By Letter to the Editor on September 4, 2016.
While China’s human rights record should be examined, I would like to urge you to look into all the facts of the case regarding the live organ harvesting allegation made by the religious sect Falun Gong that was promoted by David Kilgour.
In my opinion Falun Gong’s actions not only discredited their own cause, they also detracted from honest examination of China’s problems. Falun Gong’s soviet era vivisection indictment muddles the rational discussion of issues such as Chinese society’s moral, ethical standards on dignity and treatment of the condemned.
It is in this spirit I would like to bring to your attention some contrarian facts surrounding Falun Gong’s PR activity:
– U.S. State Department’s undercover investigation found Falun Gong’s Sujiatun allegation not credible.
– A U.S. Congressional brief critical of China questioned the veracity of Falun Gong’s claim of genocide and credibility of Kilgour/Matas report.
– Independent investigation by long time Chinese dissident Harry Wu found Falun Gong’s witness unverifiable. Wu later revealed the political undercurrent in the matter.

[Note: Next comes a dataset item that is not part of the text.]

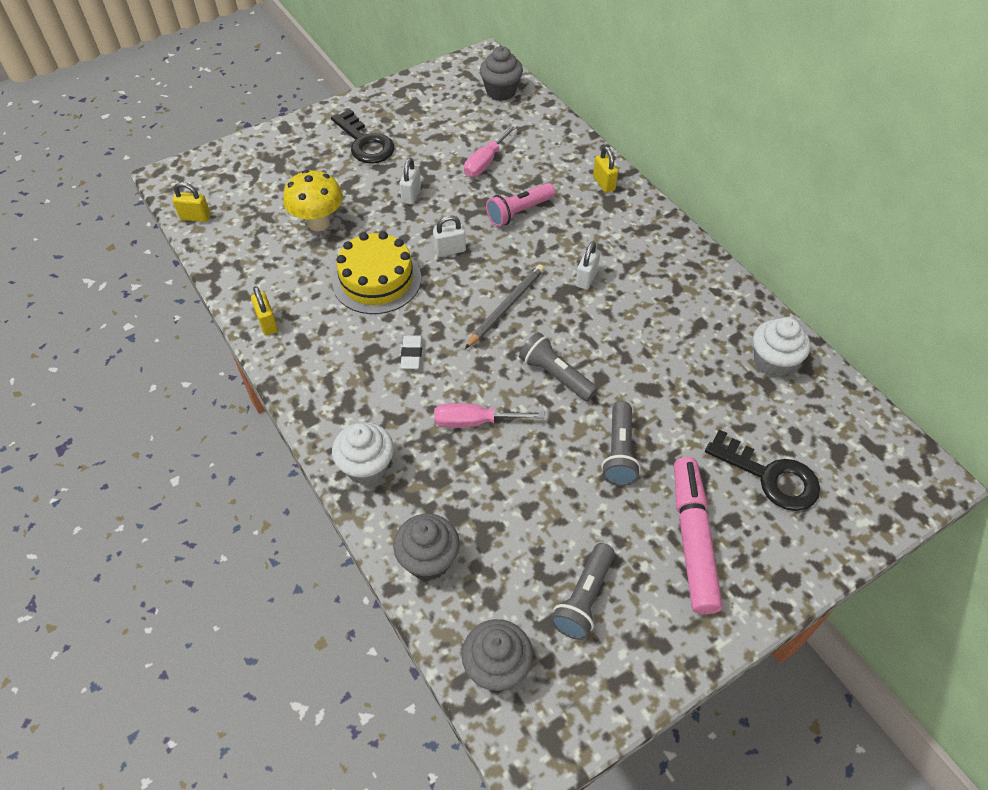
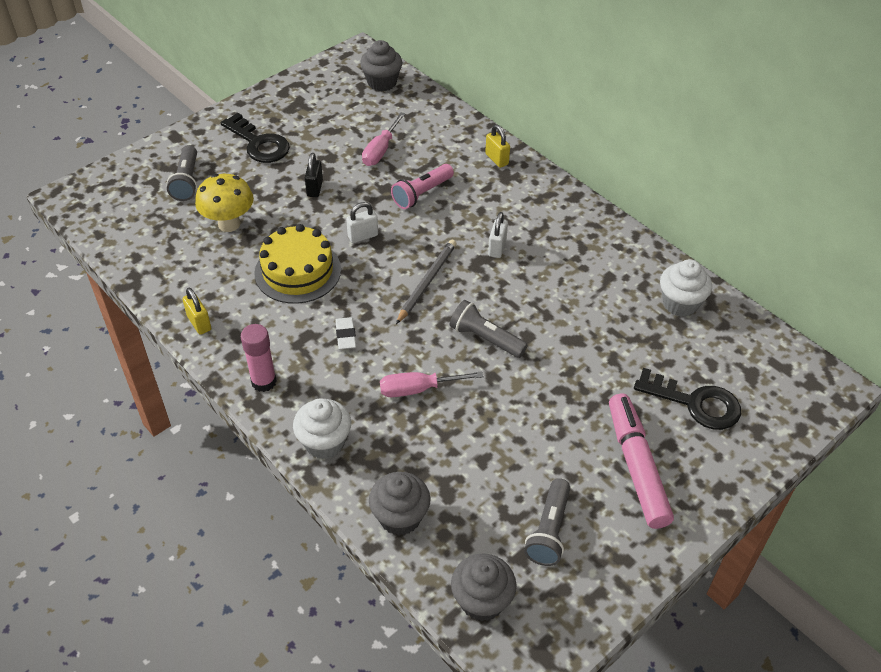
camera: 10 degrees left, 5 degrees down
yellow padlock [172,182,211,222] -> none
white padlock [400,158,421,204] -> black padlock [305,153,323,197]
grey flashlight [601,401,641,486] -> grey flashlight moved to [167,145,197,201]
none -> pink glue stick [241,324,277,392]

– The Ottawa Citizen published a report on the veracity of Falun Gong’s organ harvesting allegation, and credibility of the Kilgour report.
– The hospital Falun Gong accused is partly owned by a Malaysian health-care company and subject to oversight beyond Chinese authority. Malay officials have documented prior year visits, and the facility has been open to public for years.
– The gory photo admitted as evidence by Mr. Kilgour is not evidence of vivisection. Specifically, photo of Mr. Wang Bin. A pathologist review contradicted Falun Gong’s claim. Even according to Falun Gong’s own reporting eight years prior, autopsy was performed as part of Mr. Wang’s murder investigation held by local authority. Another photo that is widely misused by Falun Gong is of Mr. Liu Yufeng, it, too, does not prove vivisection.
In reality these photos are medical in nature, and are not evidence of atrocity. For example, Falun Gong used a photo of breast cancer to support their “sexual torture” allegation. This story ran for two years before a physician blogger noticed it.
In conclusion, writing an allegory of “Schindler’s List” may be emotionally satisfying, but is not the way to examine China’s human rights record. If we can not be precise with our accusation, only resort of nefarious indictment – why should anyone take the issue seriously?